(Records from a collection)

■ ■ ■ ■ ■

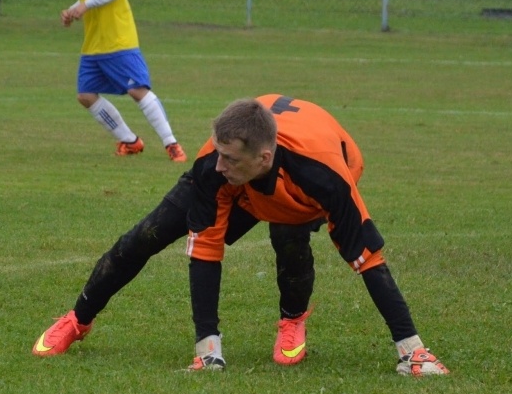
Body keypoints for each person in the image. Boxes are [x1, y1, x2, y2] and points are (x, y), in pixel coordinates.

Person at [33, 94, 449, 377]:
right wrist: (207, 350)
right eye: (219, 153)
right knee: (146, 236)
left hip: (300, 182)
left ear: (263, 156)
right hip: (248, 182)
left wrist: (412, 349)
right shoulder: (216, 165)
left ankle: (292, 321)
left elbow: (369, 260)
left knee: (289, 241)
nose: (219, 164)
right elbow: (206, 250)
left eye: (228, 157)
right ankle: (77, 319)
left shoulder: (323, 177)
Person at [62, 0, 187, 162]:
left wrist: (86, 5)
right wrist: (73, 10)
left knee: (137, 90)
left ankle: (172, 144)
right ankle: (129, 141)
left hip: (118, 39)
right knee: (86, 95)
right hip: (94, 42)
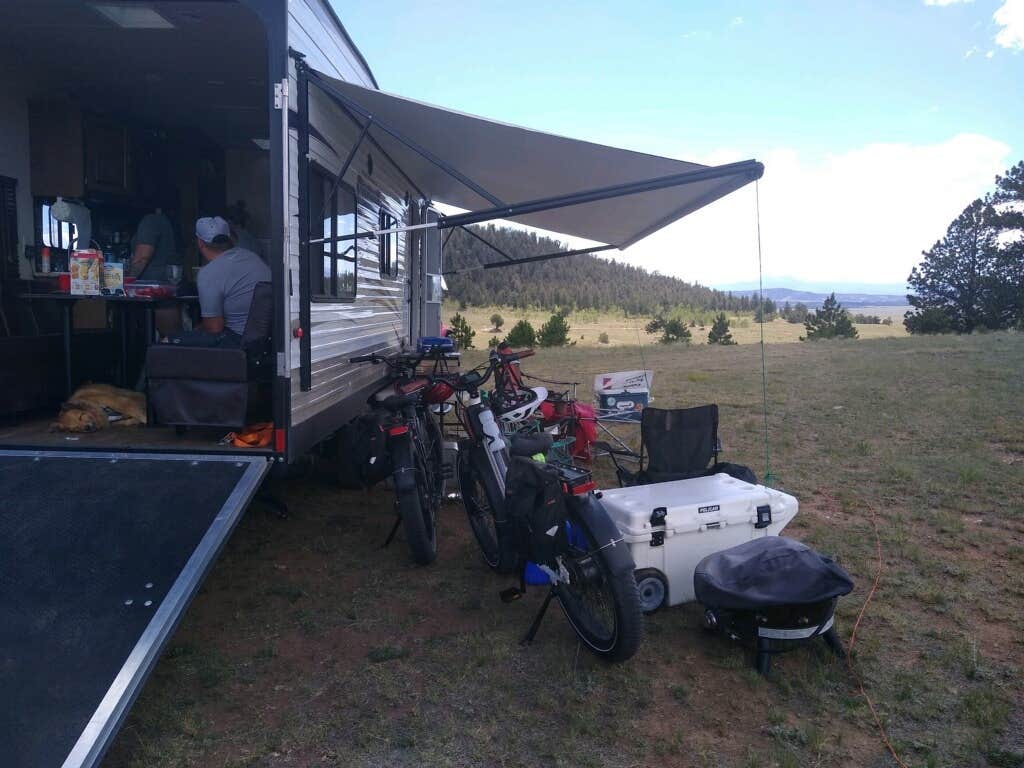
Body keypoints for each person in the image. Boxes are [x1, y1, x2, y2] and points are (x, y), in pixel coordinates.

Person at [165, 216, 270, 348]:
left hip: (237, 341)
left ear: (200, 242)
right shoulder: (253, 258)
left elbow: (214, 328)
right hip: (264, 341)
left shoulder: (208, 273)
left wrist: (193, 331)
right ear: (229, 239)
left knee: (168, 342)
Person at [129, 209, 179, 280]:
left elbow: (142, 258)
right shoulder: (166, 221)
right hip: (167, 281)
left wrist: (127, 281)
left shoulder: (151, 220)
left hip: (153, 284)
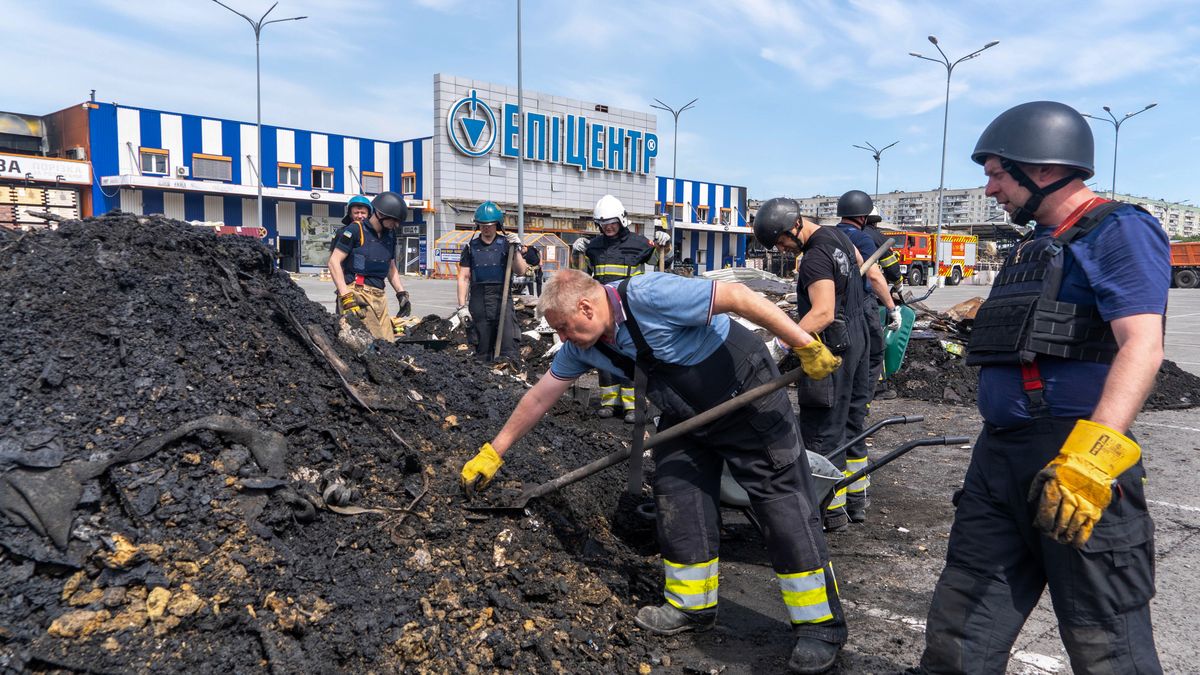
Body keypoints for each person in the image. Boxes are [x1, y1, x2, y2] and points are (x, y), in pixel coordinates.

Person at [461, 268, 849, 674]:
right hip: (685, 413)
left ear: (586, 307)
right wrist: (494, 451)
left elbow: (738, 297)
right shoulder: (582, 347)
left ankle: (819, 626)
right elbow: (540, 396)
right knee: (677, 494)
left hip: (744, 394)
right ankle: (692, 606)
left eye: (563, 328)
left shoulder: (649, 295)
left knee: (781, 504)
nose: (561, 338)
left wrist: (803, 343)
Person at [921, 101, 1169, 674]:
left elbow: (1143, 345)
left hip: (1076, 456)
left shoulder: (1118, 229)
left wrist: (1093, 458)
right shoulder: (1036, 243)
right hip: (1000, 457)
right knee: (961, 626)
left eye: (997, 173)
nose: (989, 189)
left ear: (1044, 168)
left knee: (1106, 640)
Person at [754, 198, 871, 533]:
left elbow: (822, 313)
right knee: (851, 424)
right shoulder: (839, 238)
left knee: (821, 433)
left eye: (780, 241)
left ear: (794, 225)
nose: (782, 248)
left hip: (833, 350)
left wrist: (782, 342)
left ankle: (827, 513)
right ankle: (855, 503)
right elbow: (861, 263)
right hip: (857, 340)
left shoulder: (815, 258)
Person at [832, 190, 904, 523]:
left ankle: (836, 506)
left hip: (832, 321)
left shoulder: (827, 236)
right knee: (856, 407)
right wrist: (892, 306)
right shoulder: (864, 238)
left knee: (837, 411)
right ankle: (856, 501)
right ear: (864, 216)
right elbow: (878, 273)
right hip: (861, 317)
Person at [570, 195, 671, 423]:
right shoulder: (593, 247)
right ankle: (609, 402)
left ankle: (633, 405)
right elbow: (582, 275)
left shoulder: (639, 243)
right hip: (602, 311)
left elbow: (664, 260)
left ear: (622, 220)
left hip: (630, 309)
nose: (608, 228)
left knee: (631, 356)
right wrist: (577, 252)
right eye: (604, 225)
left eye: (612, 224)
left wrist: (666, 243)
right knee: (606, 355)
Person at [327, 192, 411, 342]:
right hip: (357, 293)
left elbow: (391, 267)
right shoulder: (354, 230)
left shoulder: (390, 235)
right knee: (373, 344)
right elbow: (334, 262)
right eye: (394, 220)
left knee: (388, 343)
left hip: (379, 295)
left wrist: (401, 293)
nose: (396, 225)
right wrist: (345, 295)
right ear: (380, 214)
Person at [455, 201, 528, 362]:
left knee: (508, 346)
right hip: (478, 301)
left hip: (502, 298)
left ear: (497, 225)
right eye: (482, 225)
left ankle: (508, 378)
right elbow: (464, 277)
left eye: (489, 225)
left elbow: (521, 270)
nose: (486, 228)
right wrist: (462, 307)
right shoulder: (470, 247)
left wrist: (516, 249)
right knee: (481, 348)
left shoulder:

■ ■ ■ ■ ■

Having located the line containing "right hip: (478, 301)", set it down along with every line after it through the end of the data, reproducing each exactly.

**ANSWER**
right hip: (478, 301)
left hip: (502, 298)
left ear: (497, 225)
right eye: (482, 225)
left ankle: (508, 378)
right elbow: (464, 277)
left eye: (489, 225)
left elbow: (521, 270)
nose: (486, 228)
right wrist: (462, 307)
right shoulder: (470, 247)
left wrist: (516, 249)
right knee: (481, 348)
left shoulder:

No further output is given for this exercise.